Lohnungleichheit: Ruedi Noser vermisst eine sachliche Diskussion
Der Bund verteidigt seine Methode zur Erhebung der Lohnungleichheit als geeignet. Das sehen nicht alle so. FDP-Ständerat Ruedi Noser ist unzufrieden.
Das Wichtigste in Kürze
- Der Lohnunterschied zwischen Mann und Frau beträgt gut 18 Prozent, teils unerklärbar.
- Wie gross der unerklärte Anteil ist, hängt von den gemessenen Faktoren und der Methode ab.
- Ruedi Noser glaubt, dass sich derzeit niemand für eine sachliche Diskussion interessiert.
Ob Frauen bezüglich Lohn diskriminiert werden, scheint weniger klar als gemeinhin angenommen. Die Kritik lautet kurz zusammengefasst: Die vom Bund gemachte Lohnanalyse berücksichtigt zu wenige Faktoren.
Würden etwa tatsächliche Berufserfahrung, Weiterbildungen oder Anzahl Jobwechsel berücksichtigt, könne mehr als die gut siebeneinhalb Prozent unerklärter Lohndifferenz begründet werden.
Das sieht auch Ruedi Noser so. Der FDP-Ständerat stellte bereits 2014 einen Antrag beim Bundesrat: Die Erhebungsmethode bei der Lohnanalyse müsse überprüft werden.
Welche Faktoren braucht es für die Analyse der Lohnungleichheit?
Nach externer Analyse kam der Bundesrat jedoch zum Schluss: «Die vom Bund angewandten statistischen Modelle sind aus wissenschaftlicher Sicht anerkannt und geeignet, um Lohnungleichheit zwischen Frauen und Männern zu messen.»
Damit war die Kritik vom Tisch. Auch Ruedi Noser akzeptierte die Beurteilung. Dennoch: angesprochen auf das Thema Lohnanalyse sagt der Unternehmer zu Nau: «Ich bin mit der Diskussion sehr unzufrieden.»
Das Bundesamt für Statistik BFS entgegnet, dass die von Noser vorgeschlagenen zusätzlichen Variablen auf ihre Realisierbarkeit geprüft worden seien. Resultat: «Die verwendeten Faktoren zur Erklärung von Lohnunterschieden entsprechen dem Stand der Wissenschaft und sollten beibehalten werden.»

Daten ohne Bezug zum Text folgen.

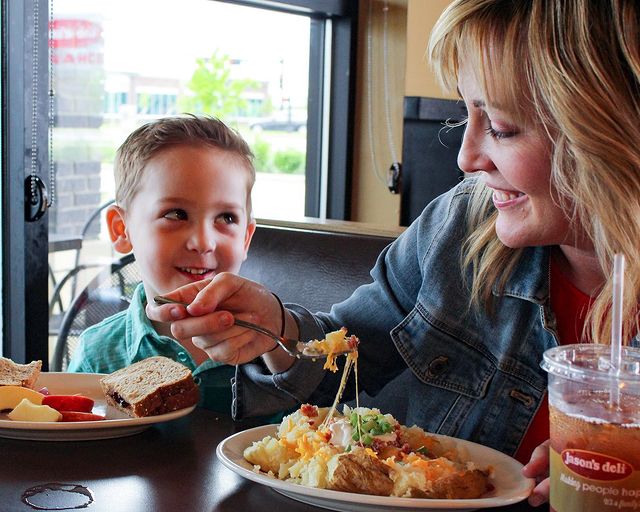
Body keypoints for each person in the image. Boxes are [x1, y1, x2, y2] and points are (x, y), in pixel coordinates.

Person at [146, 0, 640, 506]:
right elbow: (346, 362)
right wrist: (275, 328)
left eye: (500, 126)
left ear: (608, 126)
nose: (466, 157)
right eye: (466, 113)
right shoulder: (459, 226)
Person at [67, 115, 257, 413]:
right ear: (122, 229)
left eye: (226, 217)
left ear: (245, 238)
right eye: (176, 214)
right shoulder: (96, 355)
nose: (203, 242)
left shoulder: (274, 351)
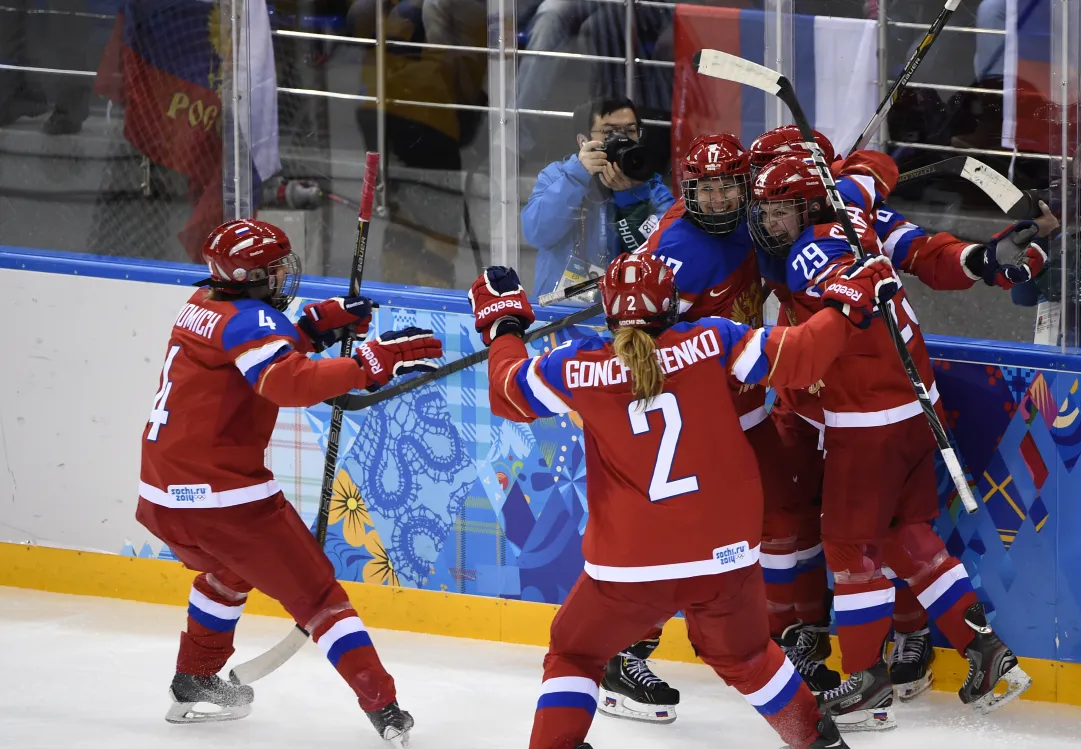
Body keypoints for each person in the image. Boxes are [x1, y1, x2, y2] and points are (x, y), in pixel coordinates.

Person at [468, 252, 906, 749]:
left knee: (575, 652)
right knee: (749, 658)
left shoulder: (575, 364)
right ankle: (817, 741)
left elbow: (507, 392)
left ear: (608, 309)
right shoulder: (712, 339)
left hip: (629, 567)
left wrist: (504, 325)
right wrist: (845, 308)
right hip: (725, 558)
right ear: (672, 303)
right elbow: (801, 356)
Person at [749, 124, 1056, 705]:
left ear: (810, 193)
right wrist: (983, 257)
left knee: (846, 548)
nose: (766, 220)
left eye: (778, 208)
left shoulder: (814, 243)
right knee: (904, 533)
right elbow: (914, 243)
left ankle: (867, 681)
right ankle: (986, 654)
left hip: (865, 419)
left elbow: (851, 271)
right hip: (914, 405)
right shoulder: (856, 214)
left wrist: (973, 257)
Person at [134, 219, 444, 743]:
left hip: (164, 497)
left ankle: (196, 679)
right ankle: (385, 709)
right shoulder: (251, 320)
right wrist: (370, 361)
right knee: (321, 598)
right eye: (274, 268)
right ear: (250, 274)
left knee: (230, 572)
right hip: (224, 502)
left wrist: (309, 333)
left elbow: (249, 353)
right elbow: (287, 382)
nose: (282, 276)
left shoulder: (203, 306)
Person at [593, 132, 838, 726]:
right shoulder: (678, 251)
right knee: (689, 538)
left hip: (746, 396)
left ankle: (787, 641)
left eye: (732, 185)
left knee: (782, 513)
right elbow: (641, 342)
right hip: (705, 416)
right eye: (710, 188)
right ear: (690, 190)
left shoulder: (752, 222)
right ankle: (625, 653)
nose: (723, 199)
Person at [522, 96, 675, 297]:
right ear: (583, 141)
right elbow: (536, 233)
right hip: (560, 314)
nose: (623, 140)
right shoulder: (557, 176)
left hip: (627, 317)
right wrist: (577, 177)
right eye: (609, 132)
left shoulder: (652, 189)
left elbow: (665, 256)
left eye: (630, 131)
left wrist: (631, 198)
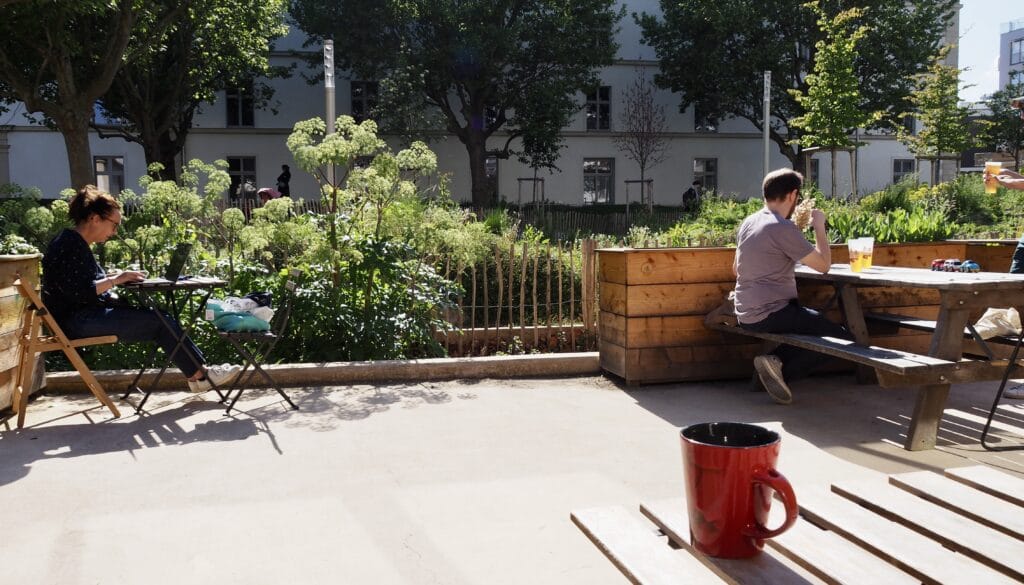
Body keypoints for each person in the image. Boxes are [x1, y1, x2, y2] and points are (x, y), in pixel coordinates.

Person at [42, 185, 241, 393]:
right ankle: (201, 376)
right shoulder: (69, 245)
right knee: (159, 321)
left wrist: (118, 277)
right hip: (76, 322)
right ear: (94, 218)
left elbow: (82, 283)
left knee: (159, 318)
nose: (115, 232)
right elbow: (81, 291)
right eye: (114, 225)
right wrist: (117, 279)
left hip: (80, 317)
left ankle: (199, 376)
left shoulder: (73, 242)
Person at [733, 168, 853, 404]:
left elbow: (736, 269)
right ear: (793, 195)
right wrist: (819, 225)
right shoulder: (781, 227)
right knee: (842, 339)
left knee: (812, 324)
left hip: (744, 311)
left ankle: (775, 364)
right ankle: (779, 365)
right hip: (771, 312)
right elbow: (823, 266)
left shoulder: (750, 221)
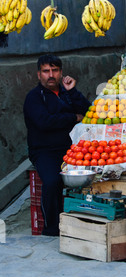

Branchenanalysen können ungleiche Löhne besser erklären
Die von Noser vorgeschlagenen Faktoren Weiterbildungen, Sprachkenntnisse und Führungserfahrung empfiehlt der Bericht zwar nicht, da sie wenig zusätzliche Erklärungen liefern würden.
Allerdings: «Für die Faktoren effektive Berufserfahrung und Arbeitszeitmodelle sowie physische/psychische Belastungen soll geprüft werden, ob die notwendigen Informationen sinnvoll erhoben werden könnten.»
Branchenspezifische Lohnvergleiche können lediglich zwei Prozent – statt wie der Bund 7,7 Prozent – der Lohndifferenzen nicht erklären. Dies, weil sie zusätzliche Faktoren seit Jahren miterheben.
Zum Beispiel die tatsächliche Erwerbserfahrung. Branchenanalysen berücksichtigen Unterbrüche oder Teilzeitarbeit in der jeweiligen Berufskarriere einer Person. Der Bund erhebt hingegen nur die «potenzielle Erwerbserfahrung»: Das Lebensalter minus 15 Jahre.
Ruedi Noser: Politischer Wille fehlt
Arbeitgeberverband-Sprecher Fredy Greuter und Ruedi Noser sind deshalb einig: «Von einer systematischen Lohndiskriminierung kann in einer ernsthaften Diskussion keine Rede sein.» Die siebeneinhalb Prozent unerklärte Lohndifferenz seien eindeutig zu hoch.
Noser vermutet, dass derzeit kein Interesse daran bestehe, sich mit dem Thema Lohn sachlich auseinanderzusetzen. «Offenbar ist der politische Wille nicht vorhanden, den Tatsachen in die Augen zu sehen.»
Die Statistiker des Bundes weichen aus und wiederholen: «Das BFS veröffentlicht die Ergebnisse einer Analyse, die sich auf eine anerkannte Methode stützt», heisst es auf Anfrage.